The making process was pretty smooth: I did a few muslins to get a starting point. And also because when you spend 50€ on a bra kit (kit+shipping+custom fees), you are not going to use it on a bra that might fit. Nope. I mean, even if you skip the elastics, you’ll get a fairly good idea of the fit by just putting together bra lining (front), power mesh (back) and some spare hooks. I tried three different cup-band combinations before I cut into my actual bra fabrics, starting from 28DD and ending up with 30E. I’ve seen similar Harriet fitting paths around the interned, so I’d say that it runs a tad small. I don’t have to pull the measuring tape that tight to get 27″ chest measurement, but 28″ band was definitely too short for me.

I’m not going to get too deep into the sewing process because 1) I don’t remeber much about it anymore, and 2) as I recall, it was all quick and easy. What I ended up with was a bra that fits, and if I’d ever make it again I’d merely lower the upper cup piece by 4 mm. The band feels nice and snug, the wires lay smoothly against my chest. The shape is more projected than what I’m used to, but it doesn’t make me feel like my boobs are in wrong place. (Like some padded bras have done in the past.) Only I keep getting bruises, and haven’t been able to wear the bra two days in a row ever, because it hurts. I’ve tried to find out if this could be solved some how, but really, the band isn’t too tight, and it seems to be just the even pressure of wires against bones. So, for now my relationship with underwires is over.
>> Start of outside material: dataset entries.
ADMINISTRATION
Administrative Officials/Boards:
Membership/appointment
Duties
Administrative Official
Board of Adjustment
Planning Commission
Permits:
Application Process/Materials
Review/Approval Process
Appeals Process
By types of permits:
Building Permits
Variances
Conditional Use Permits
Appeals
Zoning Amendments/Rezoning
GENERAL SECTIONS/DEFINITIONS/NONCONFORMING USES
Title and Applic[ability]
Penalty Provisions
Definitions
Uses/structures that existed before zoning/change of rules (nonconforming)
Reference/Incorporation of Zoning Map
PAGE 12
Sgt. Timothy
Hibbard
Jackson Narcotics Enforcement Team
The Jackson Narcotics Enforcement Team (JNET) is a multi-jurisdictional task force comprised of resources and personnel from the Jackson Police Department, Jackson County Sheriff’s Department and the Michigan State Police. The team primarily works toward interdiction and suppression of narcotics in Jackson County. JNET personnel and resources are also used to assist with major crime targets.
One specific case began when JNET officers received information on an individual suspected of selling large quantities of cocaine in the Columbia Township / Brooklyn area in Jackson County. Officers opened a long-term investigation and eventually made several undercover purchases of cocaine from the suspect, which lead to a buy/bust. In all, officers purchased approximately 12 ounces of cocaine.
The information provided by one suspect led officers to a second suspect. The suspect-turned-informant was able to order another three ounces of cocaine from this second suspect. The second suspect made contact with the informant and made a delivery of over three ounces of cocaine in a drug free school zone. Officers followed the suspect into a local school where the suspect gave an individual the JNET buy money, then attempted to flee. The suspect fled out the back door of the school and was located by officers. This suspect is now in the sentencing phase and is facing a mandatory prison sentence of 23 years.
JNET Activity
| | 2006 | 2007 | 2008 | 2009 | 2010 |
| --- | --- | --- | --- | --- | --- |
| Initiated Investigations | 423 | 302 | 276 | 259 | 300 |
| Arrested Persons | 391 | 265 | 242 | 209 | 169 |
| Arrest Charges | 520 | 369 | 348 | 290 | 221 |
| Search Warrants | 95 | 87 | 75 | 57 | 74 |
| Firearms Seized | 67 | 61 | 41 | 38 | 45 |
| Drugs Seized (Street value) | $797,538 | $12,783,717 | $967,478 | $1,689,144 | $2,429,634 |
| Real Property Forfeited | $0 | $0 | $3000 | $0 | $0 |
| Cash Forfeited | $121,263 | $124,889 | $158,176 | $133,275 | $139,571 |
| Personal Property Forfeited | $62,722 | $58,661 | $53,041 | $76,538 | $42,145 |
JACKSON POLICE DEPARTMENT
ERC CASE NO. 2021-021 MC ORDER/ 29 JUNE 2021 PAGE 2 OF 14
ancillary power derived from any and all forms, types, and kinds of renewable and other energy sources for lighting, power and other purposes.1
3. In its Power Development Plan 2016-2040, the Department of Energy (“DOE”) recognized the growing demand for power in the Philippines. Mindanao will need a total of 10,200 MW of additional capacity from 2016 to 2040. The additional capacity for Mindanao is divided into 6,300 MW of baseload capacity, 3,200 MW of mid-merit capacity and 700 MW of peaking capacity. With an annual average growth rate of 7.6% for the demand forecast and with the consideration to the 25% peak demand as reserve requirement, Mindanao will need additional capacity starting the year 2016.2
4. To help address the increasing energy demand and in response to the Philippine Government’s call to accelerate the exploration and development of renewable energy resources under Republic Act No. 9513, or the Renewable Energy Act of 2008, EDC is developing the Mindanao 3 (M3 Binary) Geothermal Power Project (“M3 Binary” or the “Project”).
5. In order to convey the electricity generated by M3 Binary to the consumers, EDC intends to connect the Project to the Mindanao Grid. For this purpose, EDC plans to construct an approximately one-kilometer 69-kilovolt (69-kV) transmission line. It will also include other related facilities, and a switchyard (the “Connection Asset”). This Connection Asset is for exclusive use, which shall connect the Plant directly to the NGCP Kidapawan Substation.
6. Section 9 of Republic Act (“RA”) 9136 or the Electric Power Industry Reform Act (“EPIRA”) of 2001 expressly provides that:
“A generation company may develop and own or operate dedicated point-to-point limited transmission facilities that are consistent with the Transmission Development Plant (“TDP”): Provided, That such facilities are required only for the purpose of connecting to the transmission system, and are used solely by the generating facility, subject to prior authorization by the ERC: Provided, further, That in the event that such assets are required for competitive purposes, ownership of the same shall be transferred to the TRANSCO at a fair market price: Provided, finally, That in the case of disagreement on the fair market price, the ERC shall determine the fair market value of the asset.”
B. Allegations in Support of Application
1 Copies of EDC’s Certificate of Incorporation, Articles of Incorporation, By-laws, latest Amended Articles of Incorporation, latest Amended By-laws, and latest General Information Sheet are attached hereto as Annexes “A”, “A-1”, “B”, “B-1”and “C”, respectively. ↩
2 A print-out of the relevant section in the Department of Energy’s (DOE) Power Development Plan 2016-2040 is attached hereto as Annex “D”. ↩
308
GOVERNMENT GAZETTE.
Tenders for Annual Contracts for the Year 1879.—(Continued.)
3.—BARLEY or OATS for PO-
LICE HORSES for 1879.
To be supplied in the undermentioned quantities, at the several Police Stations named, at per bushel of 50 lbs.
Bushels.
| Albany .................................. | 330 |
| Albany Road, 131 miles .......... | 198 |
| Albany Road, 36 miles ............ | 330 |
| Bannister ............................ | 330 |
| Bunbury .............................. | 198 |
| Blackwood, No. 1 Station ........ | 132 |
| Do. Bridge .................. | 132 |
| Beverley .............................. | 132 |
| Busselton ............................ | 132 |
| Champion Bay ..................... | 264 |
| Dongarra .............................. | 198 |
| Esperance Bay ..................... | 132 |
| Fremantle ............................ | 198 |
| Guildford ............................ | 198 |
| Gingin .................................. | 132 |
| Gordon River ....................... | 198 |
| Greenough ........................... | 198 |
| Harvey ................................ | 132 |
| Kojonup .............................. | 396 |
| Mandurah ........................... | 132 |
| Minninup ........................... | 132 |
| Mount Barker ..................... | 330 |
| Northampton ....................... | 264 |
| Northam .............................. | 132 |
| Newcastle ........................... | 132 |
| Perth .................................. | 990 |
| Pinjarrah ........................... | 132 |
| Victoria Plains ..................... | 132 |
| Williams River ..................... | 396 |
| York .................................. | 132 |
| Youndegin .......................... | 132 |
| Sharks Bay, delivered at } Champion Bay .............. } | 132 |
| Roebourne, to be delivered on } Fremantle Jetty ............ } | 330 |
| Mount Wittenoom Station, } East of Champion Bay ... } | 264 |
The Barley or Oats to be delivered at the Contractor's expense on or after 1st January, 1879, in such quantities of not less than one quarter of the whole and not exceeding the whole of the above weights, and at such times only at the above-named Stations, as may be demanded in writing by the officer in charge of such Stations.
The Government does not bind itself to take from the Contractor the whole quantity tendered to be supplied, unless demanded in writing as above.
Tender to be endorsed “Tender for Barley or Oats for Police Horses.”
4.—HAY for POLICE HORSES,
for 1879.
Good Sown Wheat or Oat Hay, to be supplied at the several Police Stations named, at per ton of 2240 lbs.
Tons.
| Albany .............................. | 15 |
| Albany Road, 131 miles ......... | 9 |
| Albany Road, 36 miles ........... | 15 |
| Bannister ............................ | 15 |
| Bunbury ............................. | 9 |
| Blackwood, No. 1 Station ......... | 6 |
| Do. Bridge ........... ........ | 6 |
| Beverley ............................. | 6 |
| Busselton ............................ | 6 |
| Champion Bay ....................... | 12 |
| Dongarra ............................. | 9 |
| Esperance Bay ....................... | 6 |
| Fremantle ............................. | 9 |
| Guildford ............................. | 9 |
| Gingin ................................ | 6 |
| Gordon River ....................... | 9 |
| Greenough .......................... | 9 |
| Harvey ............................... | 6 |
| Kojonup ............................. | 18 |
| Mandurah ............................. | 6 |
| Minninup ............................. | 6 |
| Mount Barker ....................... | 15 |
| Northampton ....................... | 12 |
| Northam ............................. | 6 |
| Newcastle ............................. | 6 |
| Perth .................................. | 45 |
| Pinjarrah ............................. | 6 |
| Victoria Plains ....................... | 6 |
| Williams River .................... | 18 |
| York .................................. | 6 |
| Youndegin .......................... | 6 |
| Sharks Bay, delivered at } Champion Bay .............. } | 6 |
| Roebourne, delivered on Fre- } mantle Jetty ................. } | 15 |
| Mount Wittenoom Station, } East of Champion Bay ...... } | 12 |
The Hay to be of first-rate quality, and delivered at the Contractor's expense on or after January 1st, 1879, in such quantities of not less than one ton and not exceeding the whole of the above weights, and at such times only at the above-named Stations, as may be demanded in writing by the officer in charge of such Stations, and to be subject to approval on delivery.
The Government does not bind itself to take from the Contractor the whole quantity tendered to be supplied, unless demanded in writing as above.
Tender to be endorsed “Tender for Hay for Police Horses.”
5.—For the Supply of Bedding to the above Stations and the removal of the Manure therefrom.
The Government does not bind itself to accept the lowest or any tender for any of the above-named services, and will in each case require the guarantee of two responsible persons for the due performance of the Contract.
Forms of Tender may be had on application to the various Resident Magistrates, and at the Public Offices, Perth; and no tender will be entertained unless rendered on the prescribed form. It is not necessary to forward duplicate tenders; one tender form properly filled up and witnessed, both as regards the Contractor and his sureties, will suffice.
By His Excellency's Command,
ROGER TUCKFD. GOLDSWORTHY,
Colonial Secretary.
But that just means that I can get back to my beloved bralettes. I had somehow forgotten Ohh Lulu, even though I’ve had some positive experiences in the past. Maybe it was because the bralettes began to look too easy or too flimsy when everyone around me seemed to have moved on to Orange Lingerie or the like -more structured bras I mean. But lately the flimsy things started calling my name again for a couple of reasons: all my old bra(lette)s are slowly dying, but my favorite source of unpadded bras (Monki, that is) has began to add padding to friggin everything. I found an exellent bra from Weekday, but they’ve quit Finland and I can’t keep flying to Sweden for bras. On top of these things I kept seeing Sarah’s freakishly pretty photos on Instagram, and figured that I might need to make stuff with straps everywhere. This naturally led to buying patterns for Romy and Ava.

I’m still waiting for my strappy lingerie notions and laces from around the world, but have managed to do some fitting and one functioning lingerie set! I mean, this is what I love about Ohh Lulu patterns: I don’t need a bra kit with eleventy different elastics to make one piece of clothing. And what I need can be mostly gathered from here. I had a notions kit left from planning to make two Harriets, and I used the leftover lace to muslin Romy:

And that became one freakishly bridal bra muslin with too small cups. I actually measured smaller than XS, but ended up spilling from the cups. Naturally I read only afterwards from Sarah’s tutorial that you pick the closest size, but will need to adjust the cups if you’re beyond D cup. And yep, I had to. For some reason it makes sense in practice even if the sizes refer to full bust measurement. I prefer grading between sizes to adjusting the pattern pieces myself, so my fitted version (pictured far above) is size S cup blended into XS band, and it worked really well. The pattern pieces are nested, so no fiddling with tracing or anything like that. For Ava panties I measured a straight size S, and they fit me out of box.

The set is black stretch velvet and it’s awesome. I mean, horrible to work with, but awesome to wear. I’m not sure how it will work with other clothing because so far I’ve only been prancing around my flat admiring my soft and warm undies (hello neighbours), but it doesn’t seem too bulky. More like normal underwear, and I expected worse. I’ve lined the bra cups with some kind of stretch mesh I found from Eurokangas, mostly to get a neatly finished, non-itchy interior. The peach notions I picked out from the muslin, and then got some FOE from Nappitalo to finish the rest of the edges. I think I can still get another pair of panties from my leftovers.

I have plans for at least two more sets from these patterns, and at least one involves straps everywhere.

*I hadn’t had a massage since December, I was super stiff after having all the flus and the pain level was somewhere around dentist. I drank about two liters of water before going to sleep yesterday, and my back has sore spots all over.